── GIVEN RECORDS ──
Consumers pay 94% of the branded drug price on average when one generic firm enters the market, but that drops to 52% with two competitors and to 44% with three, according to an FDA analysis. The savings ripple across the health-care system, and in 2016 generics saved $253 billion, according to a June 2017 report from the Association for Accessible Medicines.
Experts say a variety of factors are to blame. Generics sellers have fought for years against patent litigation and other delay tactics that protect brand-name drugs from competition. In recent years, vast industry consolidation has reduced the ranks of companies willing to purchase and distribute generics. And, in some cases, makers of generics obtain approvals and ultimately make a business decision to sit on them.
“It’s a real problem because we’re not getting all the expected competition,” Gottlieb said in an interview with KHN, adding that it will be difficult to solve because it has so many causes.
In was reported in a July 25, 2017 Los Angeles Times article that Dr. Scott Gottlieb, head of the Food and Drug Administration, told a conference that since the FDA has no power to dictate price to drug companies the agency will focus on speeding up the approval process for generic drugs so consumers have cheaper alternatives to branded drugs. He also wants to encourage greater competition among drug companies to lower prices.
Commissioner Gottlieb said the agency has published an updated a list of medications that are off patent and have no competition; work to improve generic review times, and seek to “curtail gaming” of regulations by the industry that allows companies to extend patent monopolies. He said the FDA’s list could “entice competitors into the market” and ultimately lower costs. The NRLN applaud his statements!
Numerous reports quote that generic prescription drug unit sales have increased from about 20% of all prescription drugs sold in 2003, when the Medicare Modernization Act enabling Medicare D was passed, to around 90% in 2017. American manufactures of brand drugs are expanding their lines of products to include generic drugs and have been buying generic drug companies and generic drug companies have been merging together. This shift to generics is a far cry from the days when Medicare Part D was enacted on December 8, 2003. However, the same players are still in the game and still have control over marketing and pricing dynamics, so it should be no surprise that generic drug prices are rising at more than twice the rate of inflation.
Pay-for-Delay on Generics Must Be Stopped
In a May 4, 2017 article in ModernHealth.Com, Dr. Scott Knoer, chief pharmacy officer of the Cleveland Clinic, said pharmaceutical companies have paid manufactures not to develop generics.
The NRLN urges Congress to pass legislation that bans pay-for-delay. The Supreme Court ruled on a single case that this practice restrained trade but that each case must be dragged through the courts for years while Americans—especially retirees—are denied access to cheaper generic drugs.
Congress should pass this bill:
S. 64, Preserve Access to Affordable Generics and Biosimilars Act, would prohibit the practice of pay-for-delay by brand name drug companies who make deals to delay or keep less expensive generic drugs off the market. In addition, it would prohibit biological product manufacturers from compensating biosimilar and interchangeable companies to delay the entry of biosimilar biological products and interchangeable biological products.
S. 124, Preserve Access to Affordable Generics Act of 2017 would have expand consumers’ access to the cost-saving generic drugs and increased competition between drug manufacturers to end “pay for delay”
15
───
── GIVEN RECORDS ──
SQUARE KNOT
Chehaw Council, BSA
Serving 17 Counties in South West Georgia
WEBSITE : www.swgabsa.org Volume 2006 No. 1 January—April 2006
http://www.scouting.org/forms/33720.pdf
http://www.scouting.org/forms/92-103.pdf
───
WHAT TO DO :: Output the lines above exactly, but only those between the line holding "Chehaw Council, BSA" and the line holding "http://www.scouting.org/forms/92-103.pdf", inclusive.

SOLVED EXERCISE ::
Chehaw Council, BSA
Serving 17 Counties in South West Georgia
WEBSITE : www.swgabsa.org Volume 2006 No. 1 January—April 2006
http://www.scouting.org/forms/33720.pdf
http://www.scouting.org/forms/92-103.pdf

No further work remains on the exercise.